> Bereitgestellte Daten:
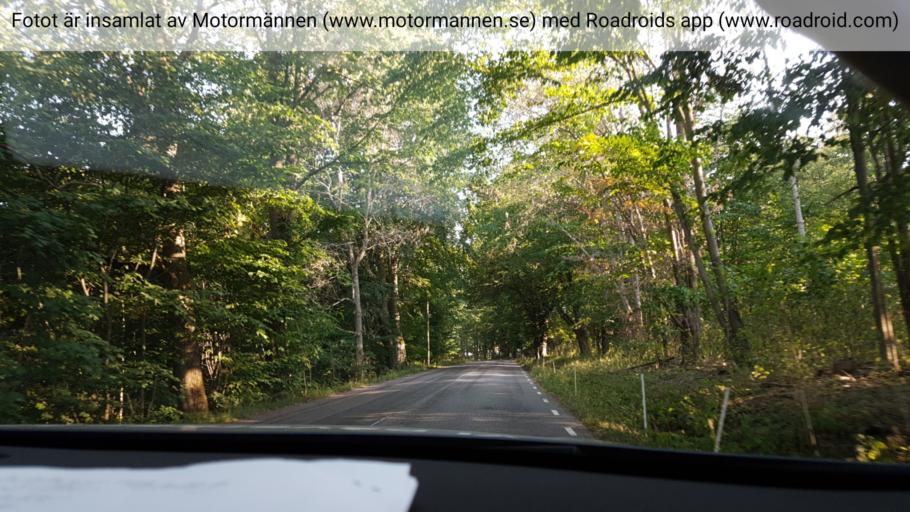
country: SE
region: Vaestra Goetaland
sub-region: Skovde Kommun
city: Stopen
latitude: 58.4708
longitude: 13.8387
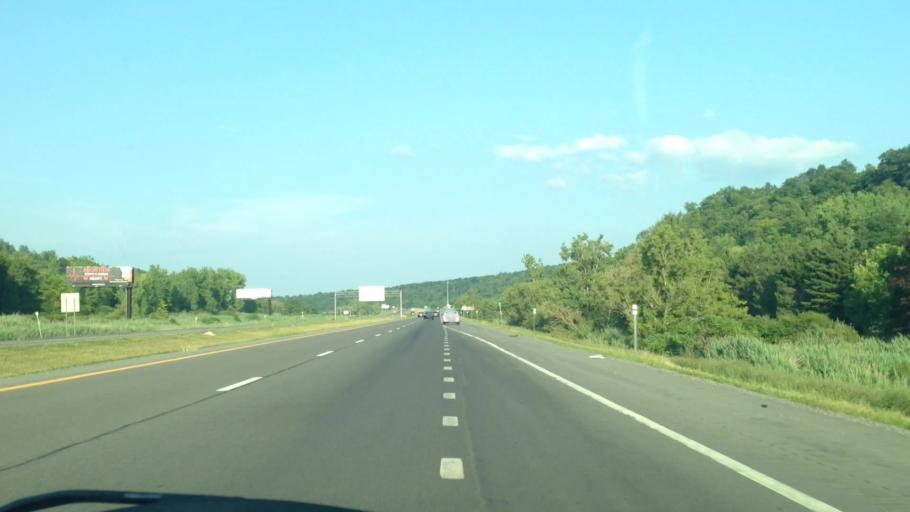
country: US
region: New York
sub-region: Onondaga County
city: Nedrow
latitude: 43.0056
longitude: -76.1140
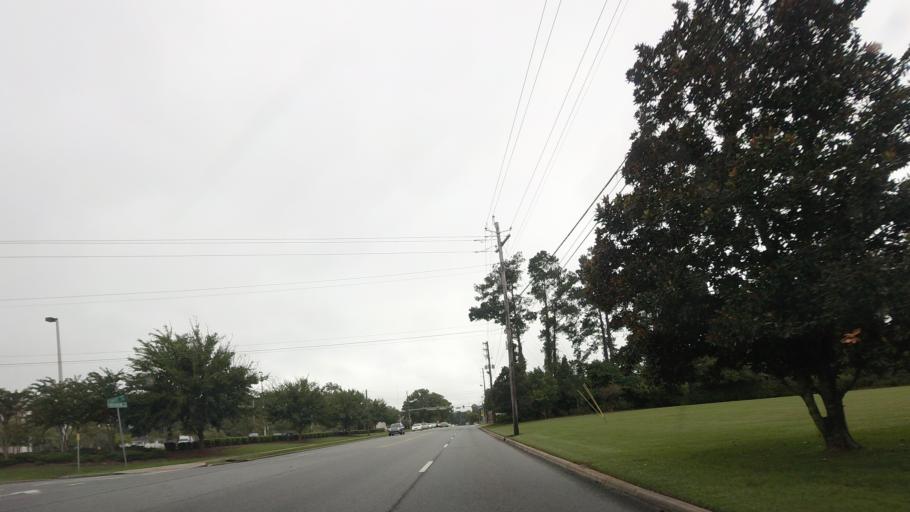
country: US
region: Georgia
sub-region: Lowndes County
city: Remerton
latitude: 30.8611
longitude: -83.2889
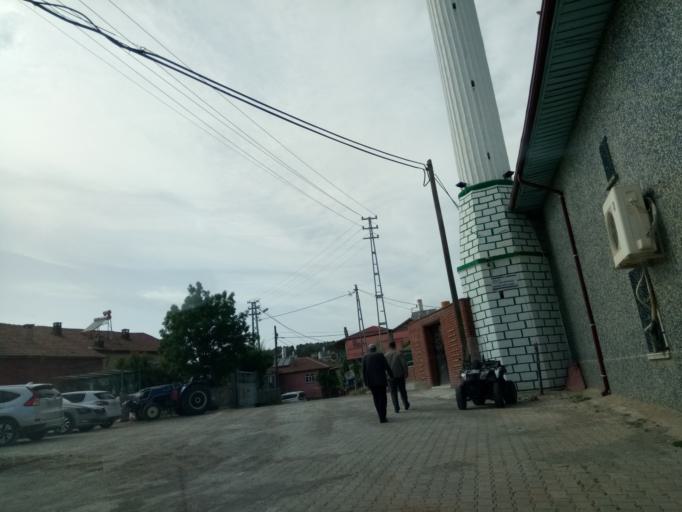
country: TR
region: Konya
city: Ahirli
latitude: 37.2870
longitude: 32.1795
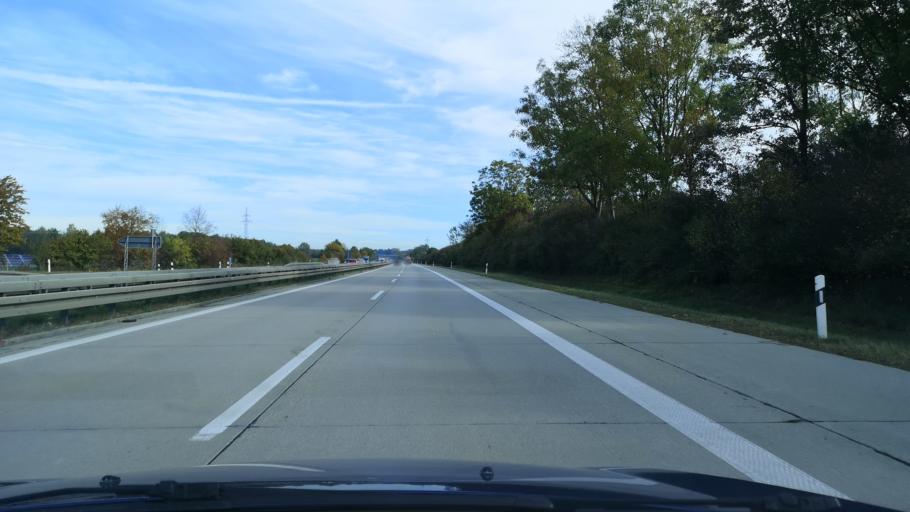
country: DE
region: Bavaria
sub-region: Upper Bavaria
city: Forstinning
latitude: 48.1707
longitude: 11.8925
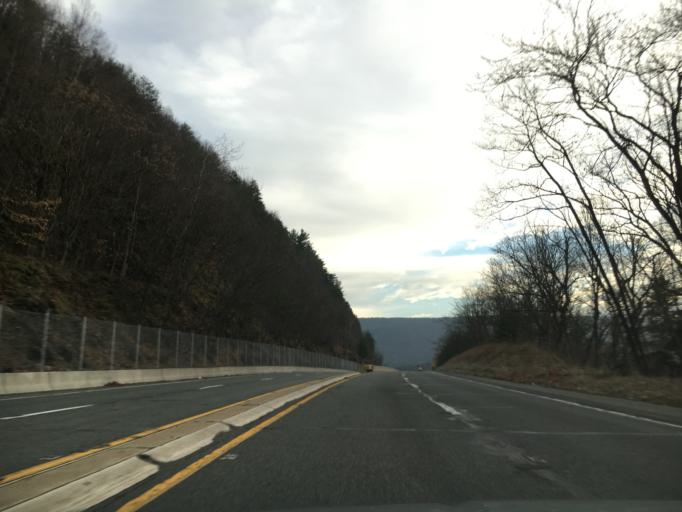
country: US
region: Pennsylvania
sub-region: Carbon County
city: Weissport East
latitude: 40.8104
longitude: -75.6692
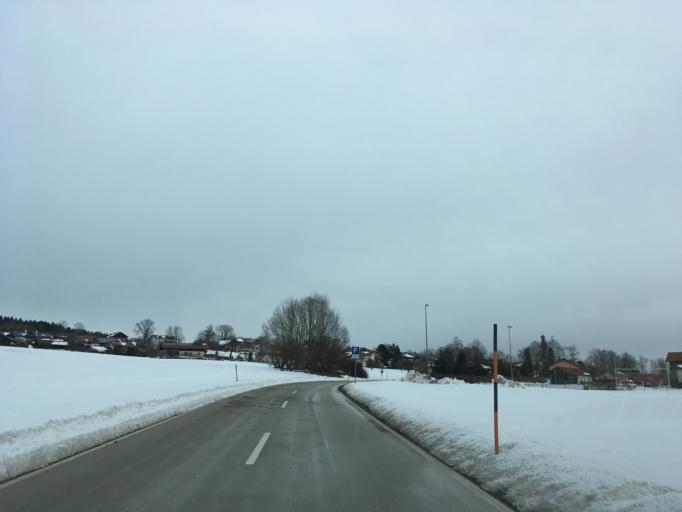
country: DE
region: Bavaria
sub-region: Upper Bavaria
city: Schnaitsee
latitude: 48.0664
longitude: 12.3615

...

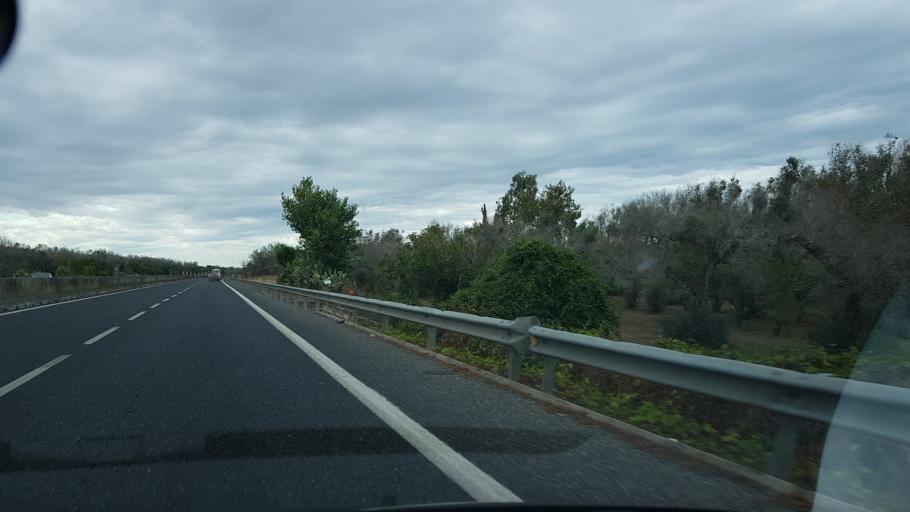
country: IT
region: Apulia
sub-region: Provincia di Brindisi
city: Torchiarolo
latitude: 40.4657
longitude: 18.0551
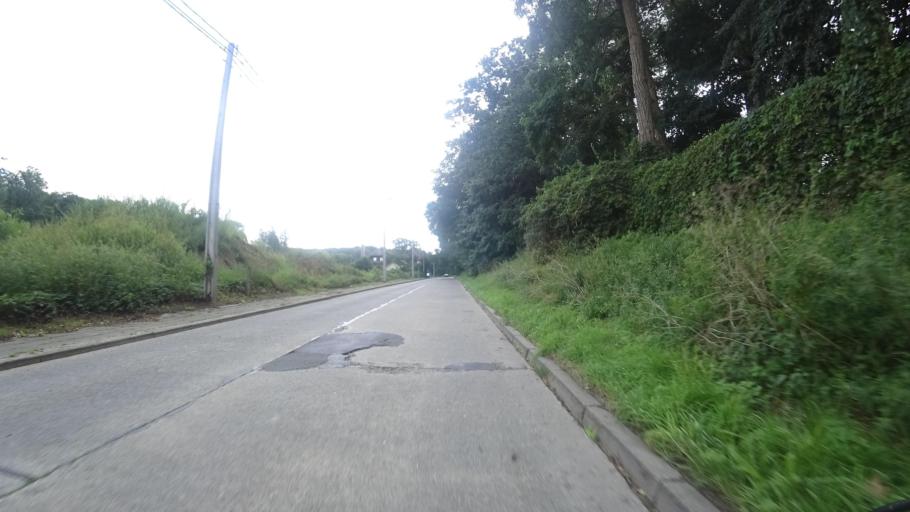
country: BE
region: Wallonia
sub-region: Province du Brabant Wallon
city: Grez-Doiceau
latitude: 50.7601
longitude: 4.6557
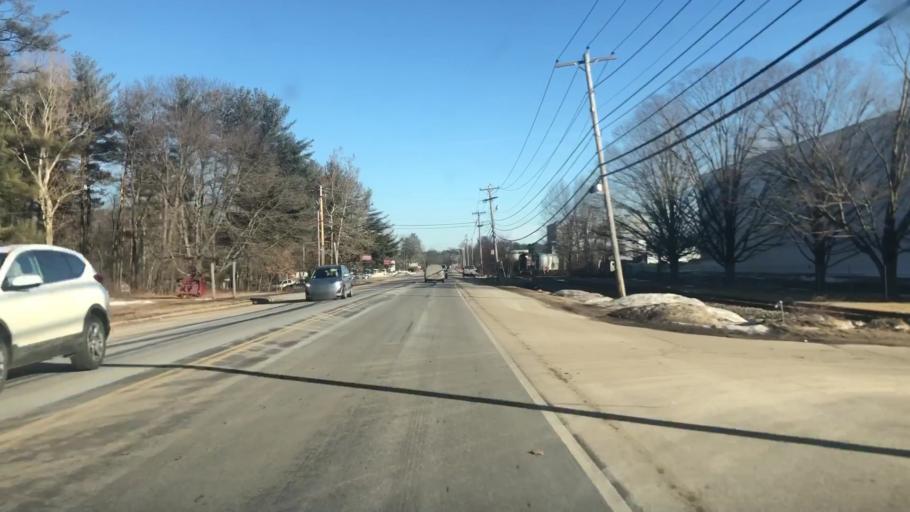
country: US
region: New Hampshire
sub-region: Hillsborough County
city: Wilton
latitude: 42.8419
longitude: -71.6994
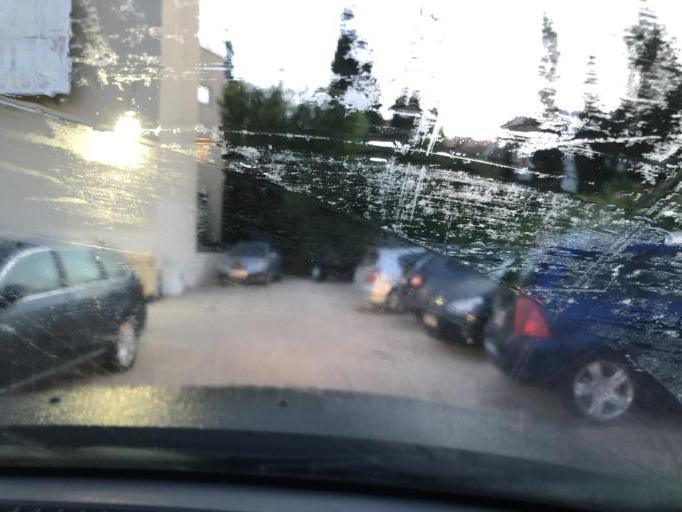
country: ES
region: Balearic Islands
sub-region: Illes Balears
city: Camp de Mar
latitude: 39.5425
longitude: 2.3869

* * *

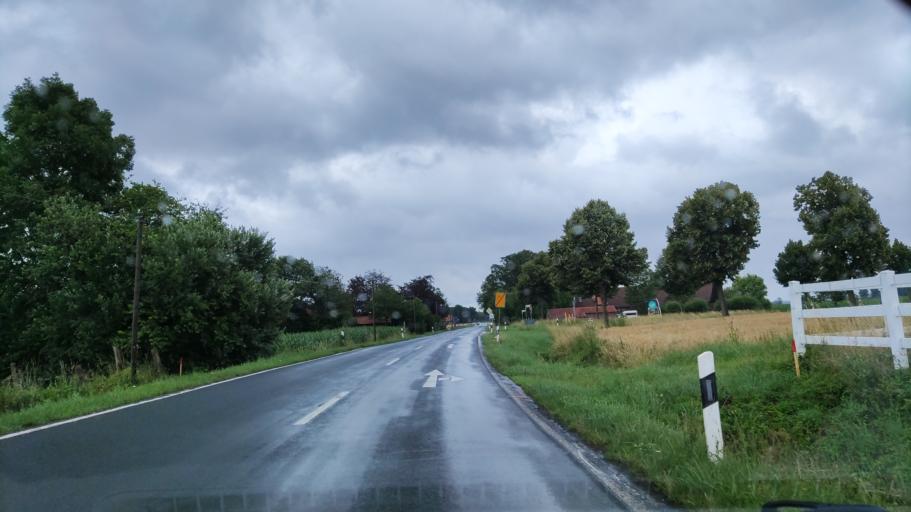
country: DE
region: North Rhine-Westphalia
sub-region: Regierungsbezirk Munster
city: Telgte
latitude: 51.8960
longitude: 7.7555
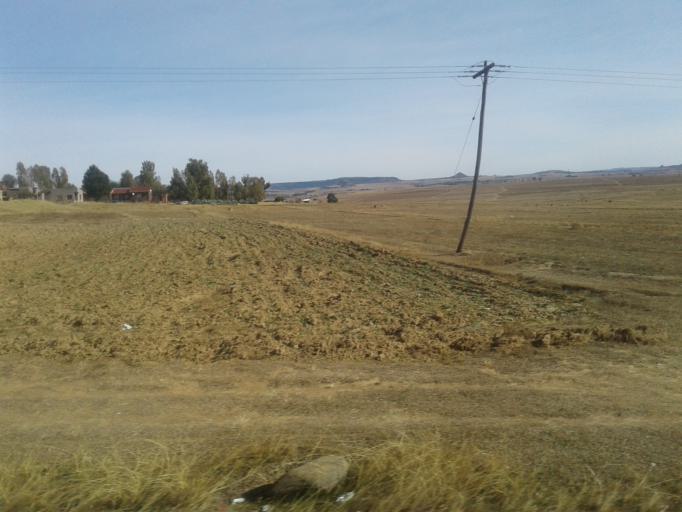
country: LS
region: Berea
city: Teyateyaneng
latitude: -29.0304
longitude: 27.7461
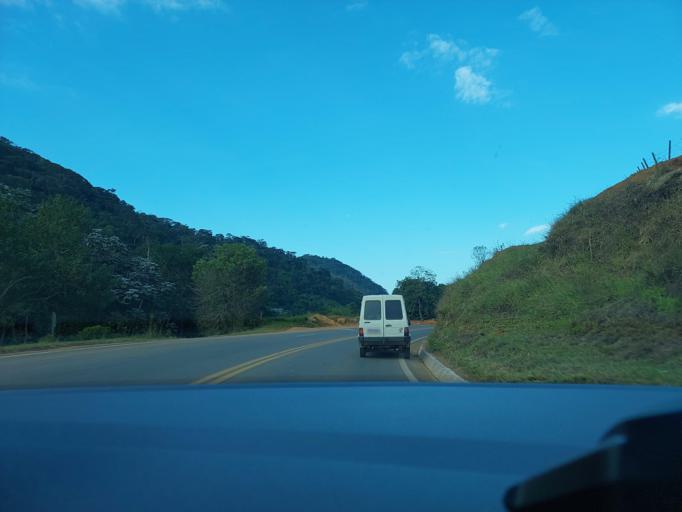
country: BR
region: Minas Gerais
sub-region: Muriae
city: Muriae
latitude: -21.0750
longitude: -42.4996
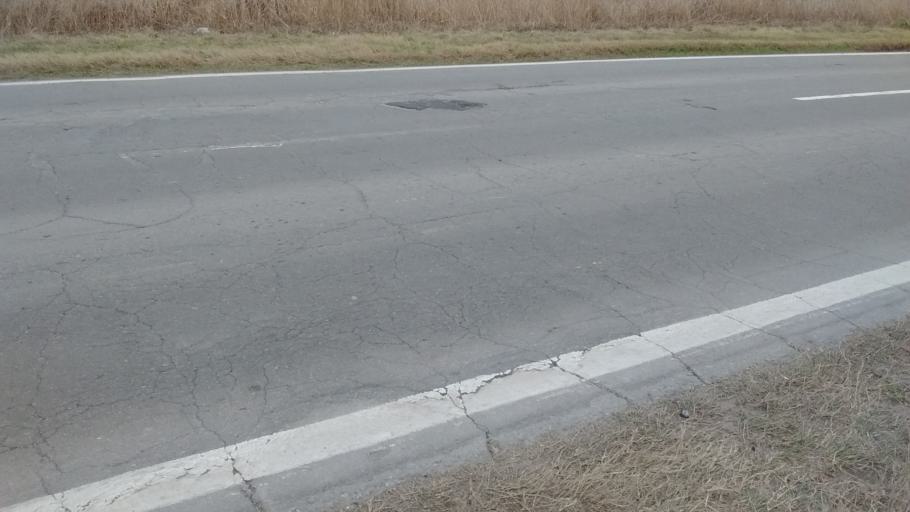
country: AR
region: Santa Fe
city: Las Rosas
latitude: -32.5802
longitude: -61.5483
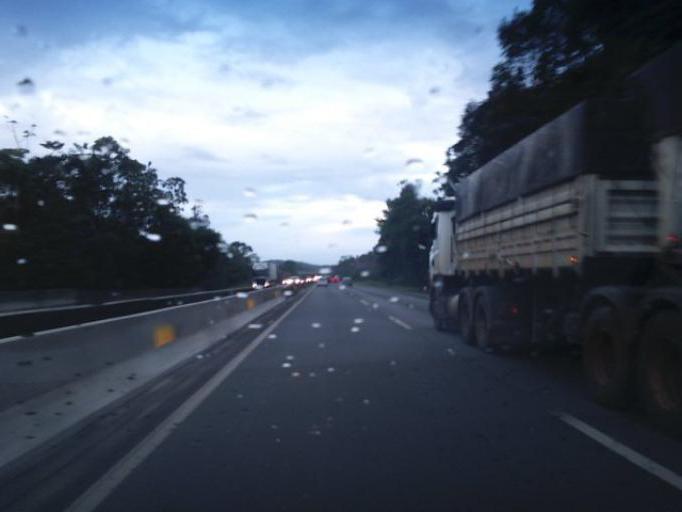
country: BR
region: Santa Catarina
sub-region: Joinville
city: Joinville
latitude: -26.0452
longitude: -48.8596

> Aufgabenbeschreibung:
Ändere in der Liste die Zeilen, beginnend mit der Zeile mit "longitude: 13.8387" und endend mit der Zeile mit "latitude: 48.0664", indem du "city" überall durch "locality" ersetzt, und gib nur diese Zeilen sonst unverändert aus. Die Bilder gehören nicht in die Ausgabe.

> Ergebnis:
longitude: 13.8387
country: US
region: New York
sub-region: Onondaga County
locality: Nedrow
latitude: 43.0056
longitude: -76.1140
country: US
region: Georgia
sub-region: Lowndes County
locality: Remerton
latitude: 30.8611
longitude: -83.2889
country: TR
region: Konya
locality: Ahirli
latitude: 37.2870
longitude: 32.1795
country: DE
region: Bavaria
sub-region: Upper Bavaria
locality: Forstinning
latitude: 48.1707
longitude: 11.8925
country: US
region: Pennsylvania
sub-region: Carbon County
locality: Weissport East
latitude: 40.8104
longitude: -75.6692
country: DE
region: Bavaria
sub-region: Upper Bavaria
locality: Schnaitsee
latitude: 48.0664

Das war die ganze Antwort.